None of the above. If you don't specify ssl.keymanager.algorithm (see SslConfigs:96) then it uses the JVM default (see SslEngineBuilder:138), which is probably going to be SunX509 (the only standard name is PKIX, but there's no indication of what that does differently; see Standard Algorithm Names ยง KeyManagerFactory algorithms). Despite the description of the standard algorithm, RFC 3280 does not specify a key selection process per se. However, the actual implemention simply selects some key of one of the desired types for which the corresponding certificate's certification path contains one of the desired issuers (see call chain starting at SunX509KeyManagerImpl.chooseClientAlias).

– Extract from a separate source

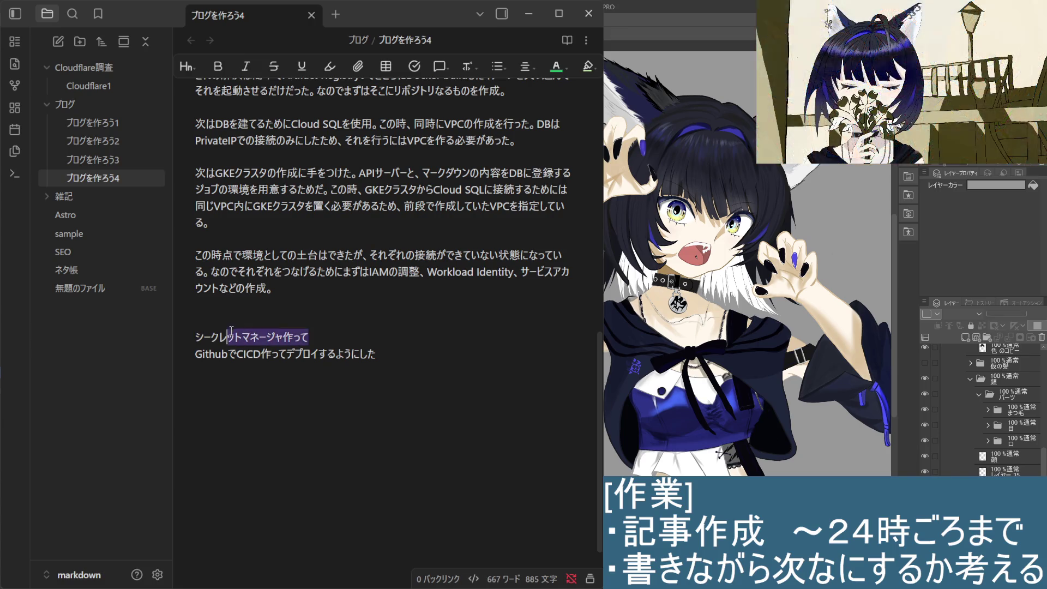
drag(309, 337, 199, 342)
click(197, 343)
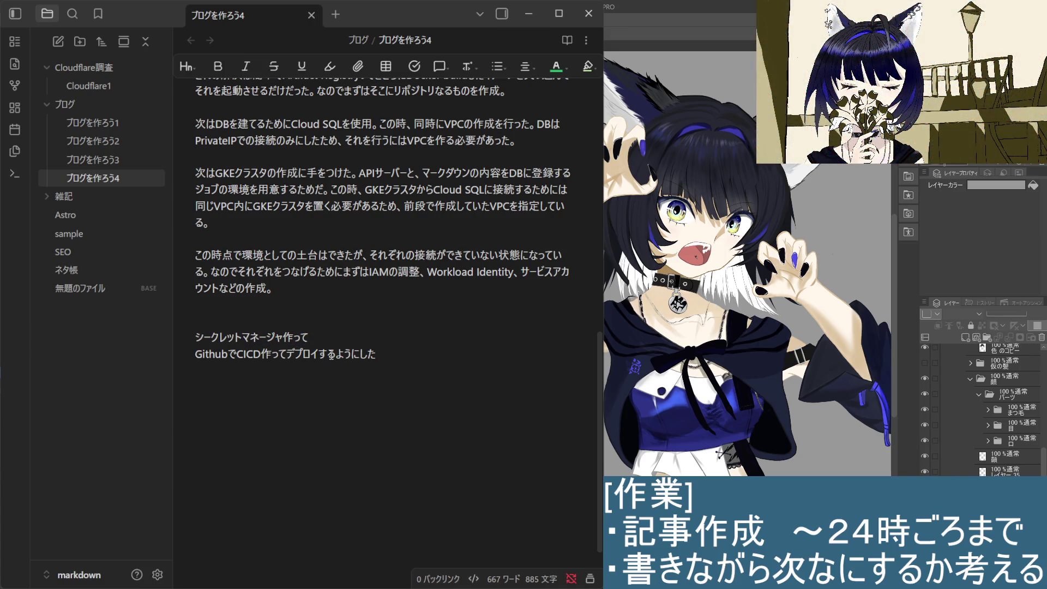
drag(401, 356, 183, 353)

So the client's choice of key alias is going to be dictated by the certificate issuers that the server says it trusts and the types of keys that the server says it accepts (this is almost always RSA today, but may be different in the future or in specific scenarios). If you have just 1 RSA key issued by a CA that the server trusts, then that's the key it will pick. If 0, then the connection will fail, and if 2 or more, you don't know which one will be picked. In particular, having an expired and unexpired cert that both match the criteria is a recipe for trouble.

I found some interesting details on KeyManagers and KeyStores on a terse systems blog post, but some of the customization they talk about won't be possible without patching Kafka itself. If you need to control key selection with more precision, you'll probably have to implement your own KeyManager or use a third-party one that meets your needs.